» **EXTRACT**
With C# and XNA, what Microsoft call Cross Platform is just that you can write a game that can be run over windows and Xbox 360.

That does technical fit the definition of "cross platform," you know. As for C# code in general, since it can be made to execute on multiple platforms than it is, itself, cross platform too. Calling C# "cross platform" is not a marketing ploy by Microsoft, it's a fact.

Quote:

The .NET technology was develop by Microsoft, it runs only on Windows and Xbox 360 and they have a variety of projects with it. You need MONO to be able to use it on other systems. The Mono Project is an open development initiative sponsored by Novell to develop an open source, UNIX version of the Microsoft .NET development platform. So, it can't be 100% compatible.

Microsoft's .NET technology is a all-encompassing term that covers a variety of technology, among them an implementation of the ECMA standardized Common Language Runtime. Mono is another implementation of the CLR, it is not strictly a ".NET clone."

Of course it's not 100% compatible, but if you actually possessed any relevant knowledge on any of the subjects you continue to try to pontificate on, you'd realize that C++ cannot claim even close to 100% compatibility across any implementation either.

(Images with keypoint coordinates)
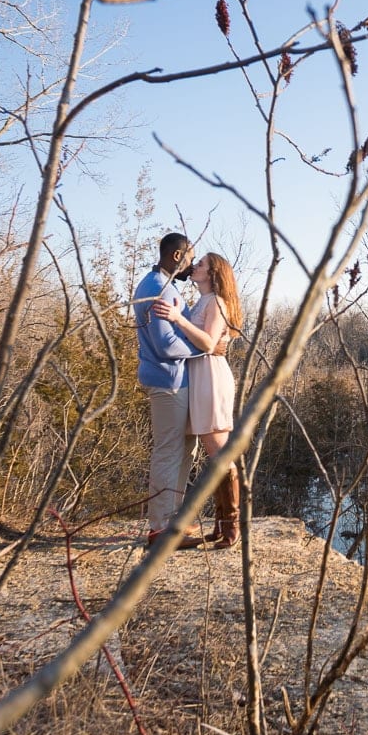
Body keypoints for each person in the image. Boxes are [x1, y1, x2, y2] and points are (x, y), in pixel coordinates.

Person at [153, 251, 243, 548]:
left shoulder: (217, 301)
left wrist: (178, 318)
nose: (194, 266)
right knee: (214, 453)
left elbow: (206, 342)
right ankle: (221, 525)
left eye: (201, 264)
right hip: (200, 377)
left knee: (219, 454)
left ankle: (231, 527)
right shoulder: (204, 301)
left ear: (213, 273)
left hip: (211, 379)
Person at [133, 233, 205, 549]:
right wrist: (202, 349)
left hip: (181, 382)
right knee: (167, 451)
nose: (192, 264)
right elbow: (165, 345)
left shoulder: (168, 287)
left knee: (184, 451)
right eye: (190, 257)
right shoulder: (155, 288)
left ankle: (172, 521)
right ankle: (159, 530)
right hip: (167, 382)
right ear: (177, 256)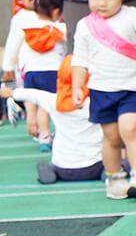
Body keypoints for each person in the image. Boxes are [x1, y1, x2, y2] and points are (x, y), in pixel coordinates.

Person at [71, 0, 136, 200]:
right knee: (111, 137)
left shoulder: (132, 18)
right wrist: (77, 86)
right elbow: (80, 59)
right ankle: (115, 178)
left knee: (131, 128)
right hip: (101, 90)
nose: (101, 2)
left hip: (132, 88)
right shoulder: (85, 26)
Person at [12, 55, 103, 184]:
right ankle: (111, 172)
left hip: (63, 168)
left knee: (54, 164)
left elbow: (33, 94)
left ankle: (51, 171)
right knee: (116, 161)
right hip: (95, 166)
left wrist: (11, 93)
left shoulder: (53, 101)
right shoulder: (96, 101)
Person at [2, 0, 66, 149]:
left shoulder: (28, 28)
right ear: (57, 12)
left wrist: (8, 67)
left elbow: (14, 46)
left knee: (37, 104)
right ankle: (56, 136)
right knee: (52, 105)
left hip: (30, 73)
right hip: (52, 72)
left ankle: (41, 134)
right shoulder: (59, 29)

» **WORK ITEM A**
Can you rewrite everything in the C# cross-platform argument from "The .NET technology" down to "any implementation either.", changing "compatible" to "interoperable"?
» **WORK ITEM B**
What comes next in the C# cross-platform argument? Write a continuation that picks up after its final sentence.
The listing plays no part in what is asked here.

» **EXERCISE ANSWER A**
The .NET technology was develop by Microsoft, it runs only on Windows and Xbox 360 and they have a variety of projects with it. You need MONO to be able to use it on other systems. The Mono Project is an open development initiative sponsored by Novell to develop an open source, UNIX version of the Microsoft .NET development platform. So, it can't be 100% interoperable.

Microsoft's .NET technology is a all-encompassing term that covers a variety of technology, among them an implementation of the ECMA standardized Common Language Runtime. Mono is another implementation of the CLR, it is not strictly a ".NET clone."

Of course it's not 100% interoperable, but if you actually possessed any relevant knowledge on any of the subjects you continue to try to pontificate on, you'd realize that C++ cannot claim even close to 100% compatibility across any implementation either.

» **EXERCISE ANSWER B**
Quote:

You have more control over C++, you can make unmanaged and managed code with it.

No, C++ is an unmanaged language. You can leverage compiler-specific extensions (in Visual Studio 2003) to augment the language with managed code, or you can use C++/CLI (which is its own language with its own language standard document) to write mixed-mode code. This is hardly "more control," in any case. Please try to look beyond the end of your nose. And how to do you believe you can have control over a language with so many explicit cases of undefined behavior?

Quote:

And if you want to use C# with XNA you'll be tied with Microsoft C# Express Edition. Is good, but you don't have more choices.

You only need C# Express installed to actually proceed with the XNA installation; an unfortunately little snag, I agree. However, once installed, you can reference the XNA framework assemblies from any C# IDE, so you're wrong again. There are number of C# development environments out there, although you're correct in noting that Microsoft's tools are good (probably the best currently available).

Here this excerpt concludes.